Monday, February 6, 2017

Convicted.

We always try to fly away. To spread 'wings', an ideal that every man and women possess. We dream of a future where there are no more limits. But there are many of them indeed and sadly, their origin is usually our own hearts. Comfort, we revel in them. Being caressed by soft emotions and security. The look on his eyes. The monthly wages. The feeling of our skin in bed, covered and sheltered by soft linens and the freedom of time. Where we let go, but not completely as we sleep by imagining tomorrow and wake by regretting yesterday.

There I was, hoping and wandering foolishly in an illusion of a world that had more comfort. More love and realising the reality was a luxurious torture. I breathe to sleep at night and I sleep to breathe for a desired tomorrow. That so far had no progress. Because I am still here, under these walls and bricks. Tucked between the sheets and anxieties.

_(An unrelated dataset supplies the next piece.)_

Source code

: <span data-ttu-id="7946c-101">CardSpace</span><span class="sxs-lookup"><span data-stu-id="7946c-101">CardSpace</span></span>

As time sing to me a lullaby, to drift me further into mortality. Until I wake at 9.30 PM, aged 60 and regretting my life by the foot of the bed. All alone with sad, abandoned dreams.

Wednesday, January 4, 2017

Glass heart.

She was a child of darkness. And though there was light in her eyes, it diminished as time passes by. She loved you, with her heart overflowing with emotions. Lips laced with promises. One neither could have kept, as her heart fractured open. You were the light of her monotonal life, painting colors like a painter. But soon you faded, like soft crayons and flaky watercolors. You were a shade darker every day. And so she smiled, but tears had already stained her skin. And despite her effort to reach out, to touch you once again... There was a huge crack in her soul that she could never jump over. She was broken and you were the lines of fractures in her glass heart.

Cold, sharp and exhausted heart. Hanging on foolishly for a love that was not meant to be.